Monitoring & Observability Guide¶
This guide covers comprehensive monitoring, logging, and observability for RAG Modulo in production environments.
Table of Contents¶
- Overview
- Health Checks
- Application Logging
- Metrics & Prometheus
- Distributed Tracing
- Log Aggregation
- Alerting
- Performance Monitoring
- Dashboard Setup
Overview¶
RAG Modulo implements comprehensive observability with:
- Health Checks: Liveness and readiness probes for all services
- Structured Logging: JSON and text formats with context tracking
- Metrics: Application and infrastructure metrics (future: Prometheus integration)
- Tracing: Request correlation and pipeline stage tracking
- Log Storage: In-memory queryable log storage with filtering
Monitoring Stack: - Application: Enhanced logging with context tracking - Infrastructure: Docker health checks, container stats - Future: Prometheus + Grafana, OpenTelemetry, ELK/Loki
Health Checks¶
Backend Health Endpoint¶
Endpoint: GET /api/health
Location: ./backend/healthcheck.py
# Health check implementation
import http.client
import sys
def check_health() -> None:
try:
conn = http.client.HTTPConnection("localhost", 8000)
conn.request("GET", "/api/health")
response = conn.getresponse()
if response.status == 200:
sys.exit(0) # Healthy
else:
sys.exit(1) # Unhealthy
except Exception:
sys.exit(1) # Failed to connect
Docker Health Check Configuration:
# docker-compose.yml
backend:
healthcheck:
test: ["CMD", "python", "healthcheck.py"]

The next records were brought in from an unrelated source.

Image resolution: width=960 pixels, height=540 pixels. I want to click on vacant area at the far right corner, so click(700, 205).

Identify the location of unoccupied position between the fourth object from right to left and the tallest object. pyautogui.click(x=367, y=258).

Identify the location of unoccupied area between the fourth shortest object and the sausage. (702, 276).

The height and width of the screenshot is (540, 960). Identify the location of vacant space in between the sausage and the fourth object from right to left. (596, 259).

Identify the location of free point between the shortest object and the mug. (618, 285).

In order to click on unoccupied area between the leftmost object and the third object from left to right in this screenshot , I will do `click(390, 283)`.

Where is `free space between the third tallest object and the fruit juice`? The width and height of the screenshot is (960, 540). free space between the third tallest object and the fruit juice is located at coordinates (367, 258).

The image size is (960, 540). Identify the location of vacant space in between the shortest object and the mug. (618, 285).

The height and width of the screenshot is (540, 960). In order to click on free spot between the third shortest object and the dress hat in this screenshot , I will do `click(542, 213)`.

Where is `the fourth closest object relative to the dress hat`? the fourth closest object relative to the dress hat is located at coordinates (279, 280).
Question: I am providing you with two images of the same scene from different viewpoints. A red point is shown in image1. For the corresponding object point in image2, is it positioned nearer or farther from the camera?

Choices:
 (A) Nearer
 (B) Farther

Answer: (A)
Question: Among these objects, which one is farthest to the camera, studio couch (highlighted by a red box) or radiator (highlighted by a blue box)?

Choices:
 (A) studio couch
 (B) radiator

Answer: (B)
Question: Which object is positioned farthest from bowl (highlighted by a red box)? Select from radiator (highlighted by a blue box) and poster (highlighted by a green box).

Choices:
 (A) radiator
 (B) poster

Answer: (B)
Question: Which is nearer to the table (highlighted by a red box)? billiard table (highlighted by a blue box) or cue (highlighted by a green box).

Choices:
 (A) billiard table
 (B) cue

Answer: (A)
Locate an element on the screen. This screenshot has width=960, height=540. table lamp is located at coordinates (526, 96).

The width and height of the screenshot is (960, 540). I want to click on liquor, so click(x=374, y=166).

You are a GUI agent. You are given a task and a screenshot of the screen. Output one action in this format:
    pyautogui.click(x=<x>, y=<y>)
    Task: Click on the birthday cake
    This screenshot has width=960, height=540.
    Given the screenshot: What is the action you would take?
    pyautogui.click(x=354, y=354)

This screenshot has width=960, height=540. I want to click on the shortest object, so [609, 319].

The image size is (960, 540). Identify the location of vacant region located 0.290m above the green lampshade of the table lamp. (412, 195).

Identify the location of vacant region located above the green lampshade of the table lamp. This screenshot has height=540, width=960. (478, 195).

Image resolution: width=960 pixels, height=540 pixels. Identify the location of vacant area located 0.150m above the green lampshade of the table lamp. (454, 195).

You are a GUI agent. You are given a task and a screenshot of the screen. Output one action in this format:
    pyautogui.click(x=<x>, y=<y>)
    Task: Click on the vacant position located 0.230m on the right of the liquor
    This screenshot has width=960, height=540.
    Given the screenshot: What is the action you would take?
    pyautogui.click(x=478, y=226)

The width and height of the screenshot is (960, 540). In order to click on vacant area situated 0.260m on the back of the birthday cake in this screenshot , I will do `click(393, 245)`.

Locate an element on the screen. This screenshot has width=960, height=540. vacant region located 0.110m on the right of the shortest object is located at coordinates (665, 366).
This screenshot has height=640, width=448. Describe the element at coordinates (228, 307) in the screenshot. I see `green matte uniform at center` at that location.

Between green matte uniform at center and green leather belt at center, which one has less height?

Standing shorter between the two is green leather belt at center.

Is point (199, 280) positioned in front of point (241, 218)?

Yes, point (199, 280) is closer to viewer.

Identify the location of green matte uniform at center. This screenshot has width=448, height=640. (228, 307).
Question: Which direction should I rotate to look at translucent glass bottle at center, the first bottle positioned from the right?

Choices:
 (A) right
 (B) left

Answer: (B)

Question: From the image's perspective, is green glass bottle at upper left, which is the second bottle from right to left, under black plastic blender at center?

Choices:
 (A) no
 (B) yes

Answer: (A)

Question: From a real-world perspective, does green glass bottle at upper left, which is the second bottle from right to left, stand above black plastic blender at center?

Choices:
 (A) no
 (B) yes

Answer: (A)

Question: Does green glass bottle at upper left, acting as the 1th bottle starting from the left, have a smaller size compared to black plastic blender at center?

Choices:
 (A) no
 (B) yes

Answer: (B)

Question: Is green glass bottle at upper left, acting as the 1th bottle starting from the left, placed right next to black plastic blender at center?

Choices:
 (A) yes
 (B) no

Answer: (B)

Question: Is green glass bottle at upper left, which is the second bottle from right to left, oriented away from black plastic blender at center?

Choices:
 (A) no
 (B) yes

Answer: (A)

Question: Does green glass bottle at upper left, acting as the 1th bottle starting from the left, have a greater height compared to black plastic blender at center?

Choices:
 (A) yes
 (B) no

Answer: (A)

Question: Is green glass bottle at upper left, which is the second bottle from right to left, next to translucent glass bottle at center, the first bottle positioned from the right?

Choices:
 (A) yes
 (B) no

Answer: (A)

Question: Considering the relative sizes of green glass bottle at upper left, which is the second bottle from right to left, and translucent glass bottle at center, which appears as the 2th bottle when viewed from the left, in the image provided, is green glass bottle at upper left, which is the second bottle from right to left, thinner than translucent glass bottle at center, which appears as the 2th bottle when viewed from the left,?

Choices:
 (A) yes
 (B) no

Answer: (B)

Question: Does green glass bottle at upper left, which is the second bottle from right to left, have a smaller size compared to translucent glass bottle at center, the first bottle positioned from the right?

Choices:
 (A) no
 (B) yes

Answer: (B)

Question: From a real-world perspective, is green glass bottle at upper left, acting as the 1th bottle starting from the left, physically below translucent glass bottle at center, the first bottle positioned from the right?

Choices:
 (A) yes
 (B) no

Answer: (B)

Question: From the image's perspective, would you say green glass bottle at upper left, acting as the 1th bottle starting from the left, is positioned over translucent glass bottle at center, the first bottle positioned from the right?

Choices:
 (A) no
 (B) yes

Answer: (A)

interval: 30s # Check every 30 seconds
timeout: 10s # Fail if check takes >10s
start_period: 60s # Grace period during startup
retries: 5 # Mark unhealthy after 5 failures
Kubernetes Probes:
# backend-deployment.yaml
livenessProbe:
httpGet:
path: /api/health
port: 8000
initialDelaySeconds: 60
periodSeconds: 30
timeoutSeconds: 10
failureThreshold: 3
readinessProbe:
httpGet:
path: /api/health
port: 8000
initialDelaySeconds: 10
periodSeconds: 5
timeoutSeconds: 5
failureThreshold: 2
Service Health Checks¶
PostgreSQL:
# docker-compose-infra.yml
postgres:
healthcheck:
test: ["CMD-SHELL", "pg_isready -U ${COLLECTIONDB_USER} -d ${COLLECTIONDB_NAME}"]
interval: 10s
timeout: 5s
retries: 5
Milvus:
milvus-standalone:
healthcheck:
test: ["CMD", "curl", "-f", "http://localhost:9091/healthz"]
interval: 30s
timeout: 10s
retries: 5
start_period: 60s
MinIO:
minio:
healthcheck:
test: ["CMD", "curl", "-f", "http://localhost:9000/minio/health/live"]
interval: 10s
timeout: 5s
retries: 3
start_period: 10s
Health Check Monitoring¶
# Check all service health
docker compose ps
# Watch health status
watch -n 5 'docker compose ps'
# Get detailed health status
docker inspect --format='{{.State.Health.Status}}' rag-modulo-backend-1
Application Logging¶
Enhanced Logging System¶
RAG Modulo implements an enhanced logging system with structured context tracking based on IBM mcp-context-forge patterns.
Location: ./backend/core/enhanced_logging.py
Key Features: - Dual output formats (JSON for production, text for development) - Entity context tracking (collection, user, conversation) - Request correlation IDs - Pipeline stage tracking - Performance timing - In-memory queryable storage
Basic Usage¶
from core.enhanced_logging import get_logger
from core.logging_context import log_operation, pipeline_stage_context, PipelineStage
logger = get_logger(__name__)
# Simple logging
logger.info("Starting search operation")
logger.error("Database connection failed", exc_info=True)
# With operation context
with log_operation(logger, "search_documents", "collection", collection_id, user_id=user_id):
# All logs within this context include collection_id and user_id
logger.info("Query rewriting started")
# Track pipeline stages
with pipeline_stage_context(PipelineStage.QUERY_REWRITING):
logger.info("Original query", extra={"query": original_query})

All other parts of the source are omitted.